The Mexico arrest yesterday of Jose de Jesus Mendez Vargas--"The Monkey"--was the second takedown of a leader of the La Familia drug cartel in just six months. Nazario Moreno, the former leader of the cartel with the biggest drug pipeline into Washington state, was killed by Mexican security forces in December 2010. Severing the organizational head biannually can obviously have a chilling effect and squeeze the flow through the pipeline. It also indicates that investigators have gotten deeper inside Mexican cartel operations. Federal agencies are more capable of identifying and tracking which cartel is shipping where, and to whom. They're finding, however, more drugs going more places.
The Mexican cartels have expanded their control over cocaine smuggling to the point where they are also involved in the smuggling of South American cocaine to Europe and Australia.
In Seattle, cartel-related busts have been ongoing in a big way since the last decade, and in 2009, after a major bust locally of La Familia, an assistant U.S. attorney proclaimed "We believe these arrests have crippled La Familia." But as reports from Mexico indicate, the cartel has only grown since, becoming more sophisticated and violent, with a ready supply of new recruits after every bust or shooting.
And though La Familia has major connections here, so do other cartels, officials say.

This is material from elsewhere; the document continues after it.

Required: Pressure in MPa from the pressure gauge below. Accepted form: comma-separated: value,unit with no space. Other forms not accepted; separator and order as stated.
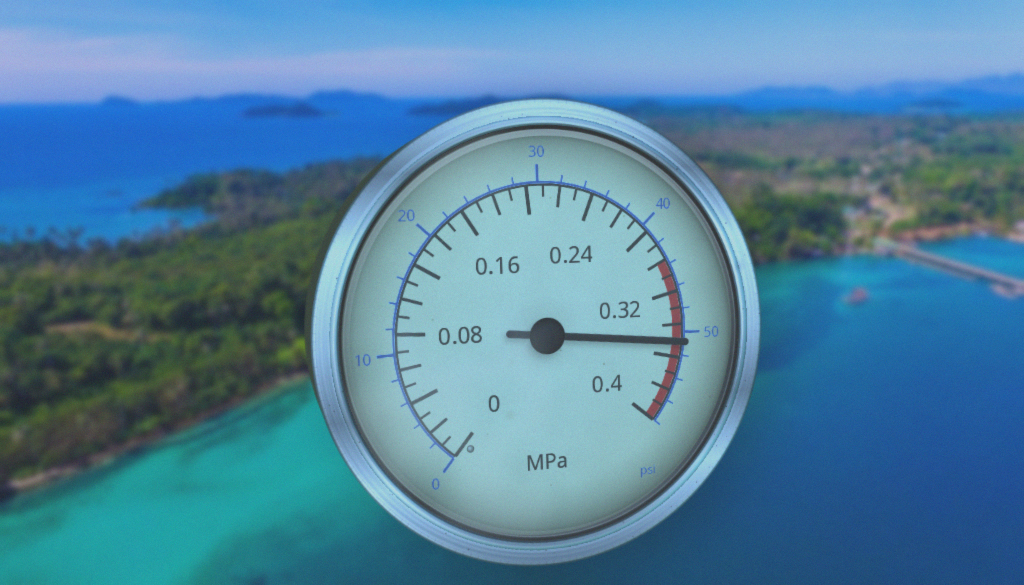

Marisol Perez-Almonte, 28, of Renton, and Joan Luis Azamar-Sanchez, 31, of Seattle, for example, were sentenced to 10 years in February for conspiracy to distribute cocaine. They'd been arrested in Oregon with 13 pounds of cocaine in their SUV, which had been under surveillance after a Seattle detective learned Perez-Almonte was connected to the Sinaloa cartel.
That arrest, according to court records, resulted from the long surveillance of Azamar-Sanchez's common-law husband Ruben Ramirez-Ventura, 24. Federal agents trailed him up and down the coast in his gold Chevy Tahoe--with a tracking device attached--as he traded cash for drugs. In May, he also got a 10-year stretch.
In February, the East Side Task Force arrested four men with three pounds of meth; two of the men may be members of La Familia, police said. In April, Martin Omar Estrada Luna, who'd lived in Yakima County, was arrested in Mexico and accused of being a leader of the Los Zetas cartel responsible for the deaths of more than 200 people.
Mexican President Felipe Calderon hailed yesterday's capture of The Monkey ("big blow" he Tweeted), and a spokesperson said the cartel's chain of command had been destroyed. But Samuel Gonzalez Ruiz, the former head of Mexico's organized-crime unit, saw a more likely result. "The impact will be totally limited," he said, "because the illicit [drug] market is there, the extortion is there, the kidnappings are there," perhaps forever.